Florida insurance companies appear to have avoided what could have been a catastrophic hit after damage estimates from Hurricane Irma on Monday fell sharply due to last-minute shifts in the storm's trail of destruction.
The storm spared cities on Florida's eastern coast, which analysts said reduced the potential losses considerably.
"Our nightmare scenario did not materialize," Shahid Hamid, director of the insurance laboratory at Florida International University's hurricane research center, told AFP.
"The storm shifted track. Bad luck for the west coast but we're very happy."
Initial models showed the storm's path would take it over three major urban areas -- Miami, West Palm Beach and Ft. Lauderdale -- where residential and commercial real estate values are about $1.2 trillion.
But having strafed the Caribbean, the storm veered slightly to the west.
Hamid, who oversees stress-testing of Florida insurers to verify they can absorb the costs of the storms that routinely hit the state, said a $100 billion storm could have threatened the viability of the state's insurers.
Damage of that magnitude raised questions about "how many insurance companies can really cope with a hurricane like Irma," he said last week, adding that with "exceptionally high" losses, "all bets may be off" for the companies.
Financial analysis company Demotech told The Miami Herald local insurers had a total claims-paying capacity of $60 billion, so even the lower damage estimates are significant.
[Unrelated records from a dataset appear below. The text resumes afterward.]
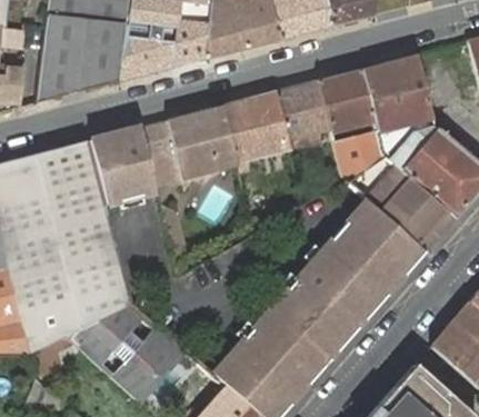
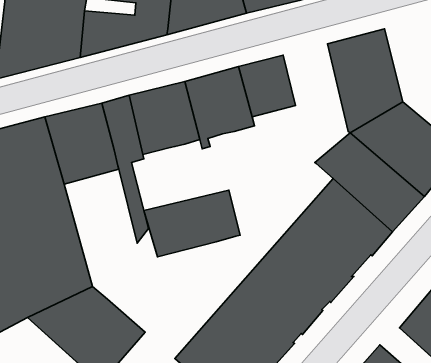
building: [317,69,382,185] -> none
building: none -> [144,190,240,257]

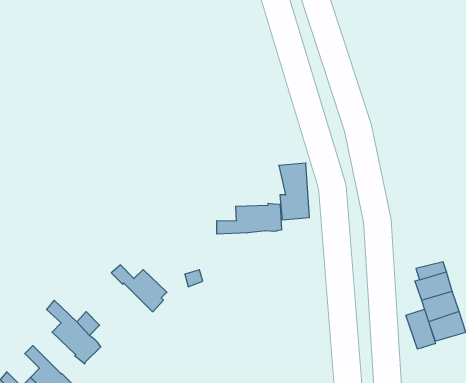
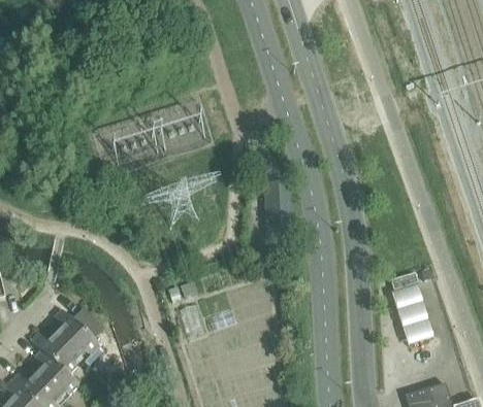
building: [217,203,282,234] -> none
building: [111,265,167,311] -> [29,333,79,375]
building: [406,309,435,349] -> none

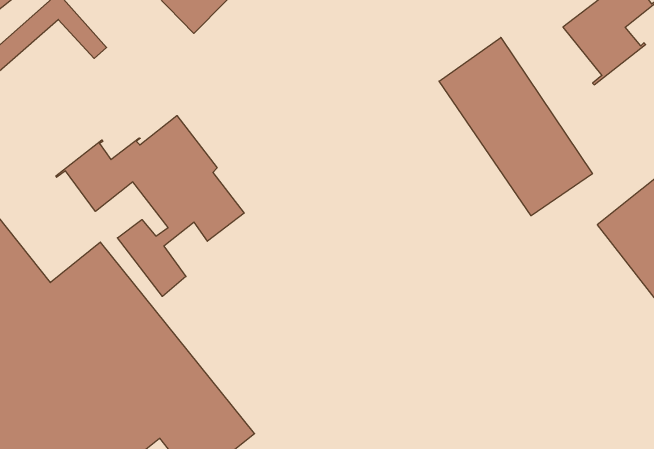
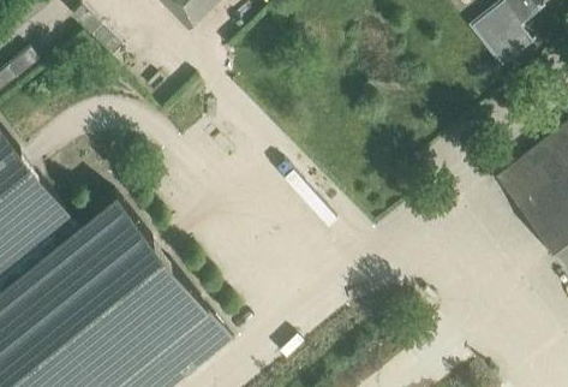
building: [439,37,592,216] -> none
building: [56,116,244,296] -> none

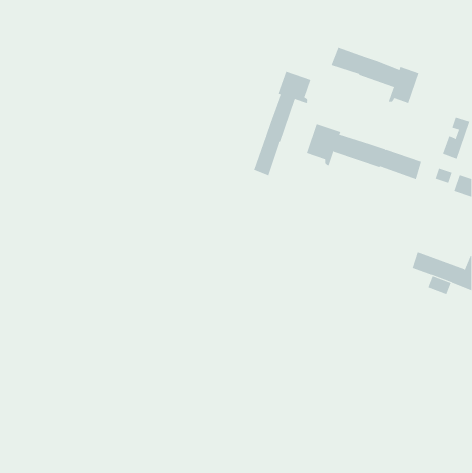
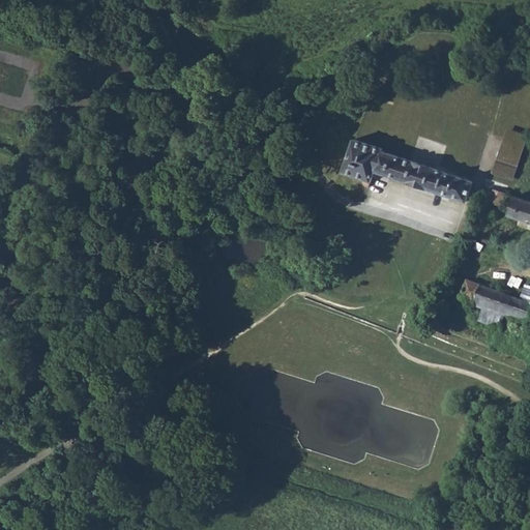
building: [331,47,419,104] -> none
building: [253,71,311,176] -> none

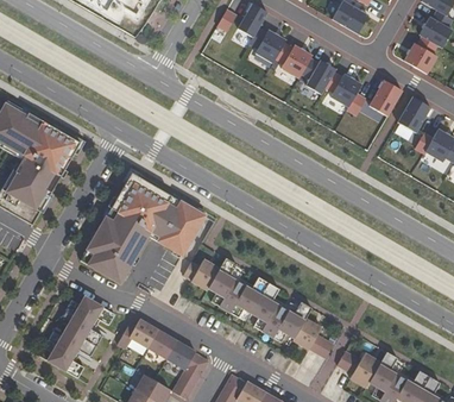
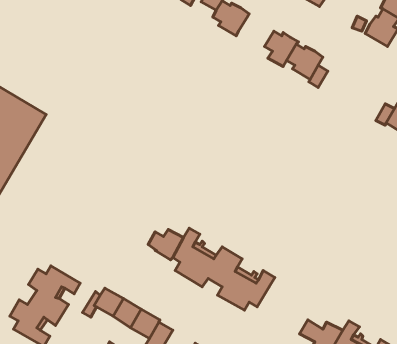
building: [275,43,311,78] -> none
building: [368,80,402,117] -> none
building: [397,96,430,132] -> none
building: [80,172,204,283] -> none
building: [292,318,333,358] -> none

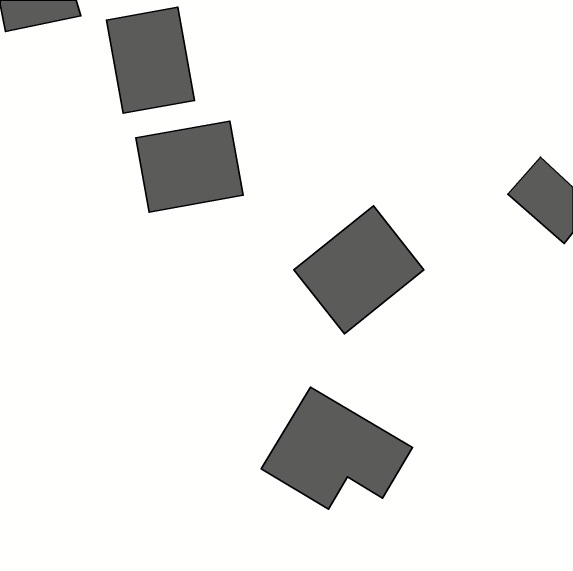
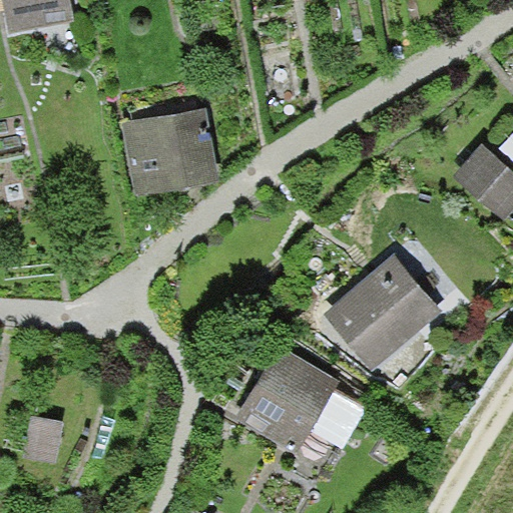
building: [107,7,194,113] -> none
building: [294,206,424,334] -> [325,254,441,369]

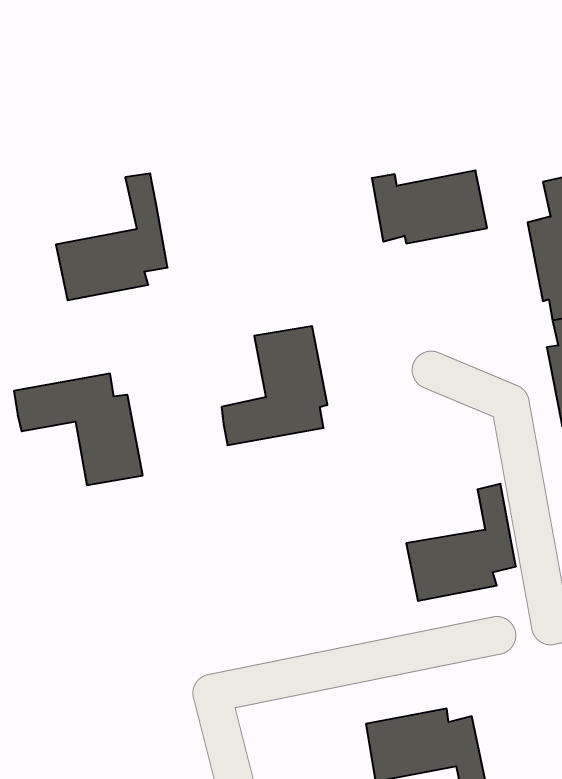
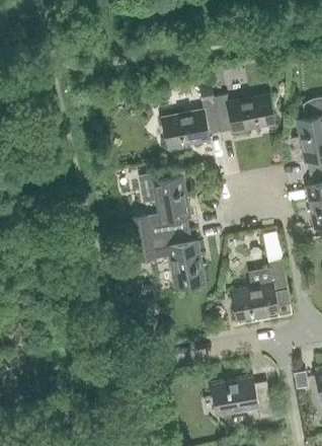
building: [56,173,168,300] -> [161,82,220,149]
building: [14,374,143,485] -> [138,230,206,289]

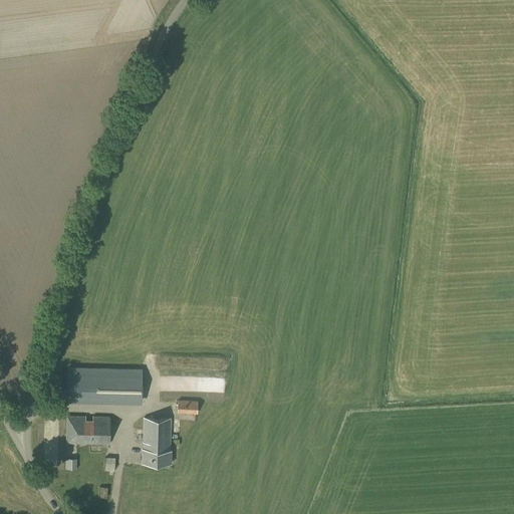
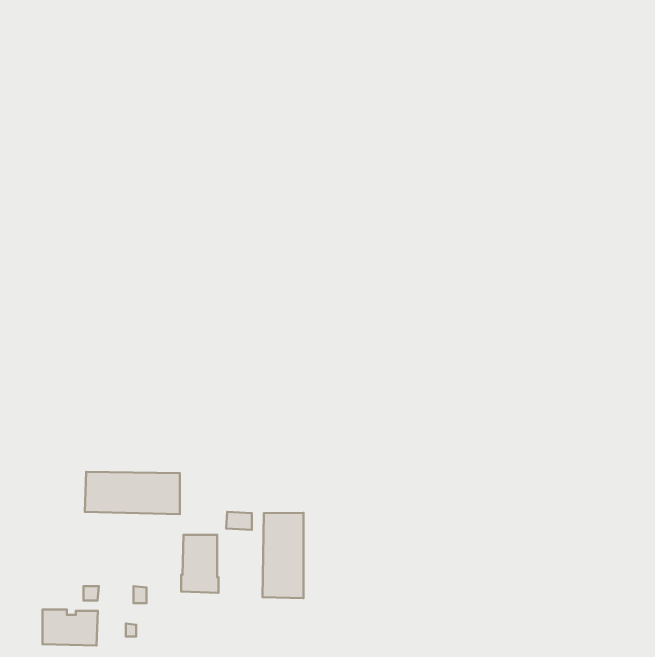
building: none -> [263,513,304,598]
building: [67,416,110,444] -> [42,610,98,646]

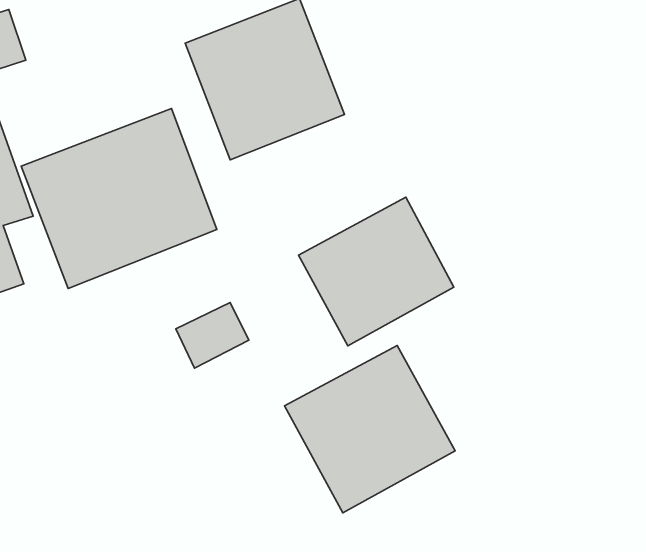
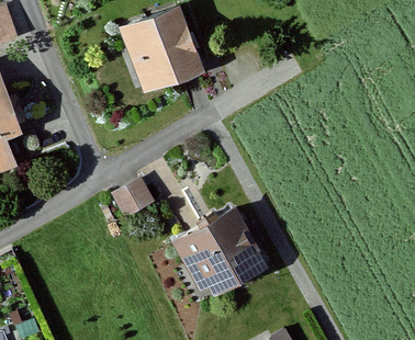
building: [21,109,217,288] -> none
building: [298,197,454,346] -> none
Catastrophe modeling firm AIR Worldwide cut its estimate of insured losses down to a range of $20 billion to $40 billion, lowering the maximum by $25 billion.
Prior to landfall, disaster modeling firm Enki Research and AccuWeather each forecast the total economic toll from Irma at $100 billion or more in the US alone.
But Enki Research founder Chuck Watson told AFP on Monday his latest economic damage estimate had dropped to $50 billion: "Not as bad as it could have been but bad enough."